Lift high above the road itself

This is really important, because what you want to do is take a higher view or understanding of whatever has happened, not relive it.  You’ve already done that, so there’s little value in repeating that experience!  From that great height, allow yourself to drift back and hover over the experiences that you still have some forgiving to do or some learning to get from.  Forgive from your heart and notice as much as you can about what you learn when you do. Remember that we often forgive at the point we understand but David’s story shows us that it’s only when we have forgiven and let go that the understanding comes and the bigger picture unfolds.

Notice

You may come across only one huge, major experience or there can be hundreds of tiny little events that seemed like nothing at the time but that actually propelled you on your way.  They can be as small as a missed bus that forced you to walk to wherever you wanted to go and set off a whole chain of events, or as big as moving house or switching careers.  Your job is to notice when you’ve arrived at a crossroads, forgive where necessary, let go and take note of how it contributed to your destiny.

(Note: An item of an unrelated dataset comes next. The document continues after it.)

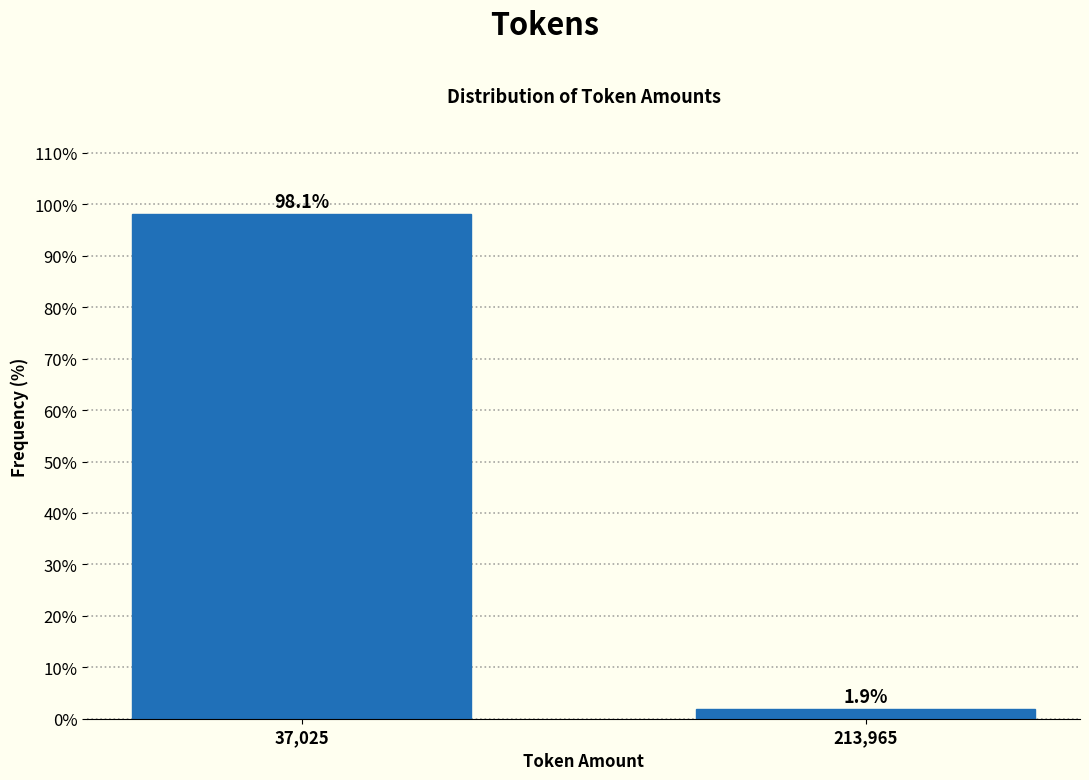

Reading left to right, list all the values displayed in this chart.

98.1	1.9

Journey back to the present

When you have learned everything that you need to know from the past, you can journey back to the present.  That might be enough work for you, in which case you can bring your attention back to the here and now, where you are sitting, stand and stretch and then start writing everything that you’ve learned in your journal. Alternatively, if you feel it’s the right thing to do, you can actually go forward on your psychic road and see where the choices that you have made at the crossroads you have faced are taking you and begin to get a sense of what your destiny is.

The journey of your soul

If you choose to go forward, what you should be looking at is the journey of your soul. Take care not to get caught up with the mind urging you to ask what this means in terms of your career or when you might meet someone with whom you’re going to have a romantic relationship as you might sidetrack your attention away from the really important stuff.

In a nutshell, if you come back thinking, I need to develop more compassion for myself and everyone around me and find ways to express that through my job as an accountant and sort out that stuff with my neighbour that drives me up the wall, that’s evolution at a soul level.  And when we evolve at a soul level, the next part of our fate unfolds all by itself and we move closer towards our destiny.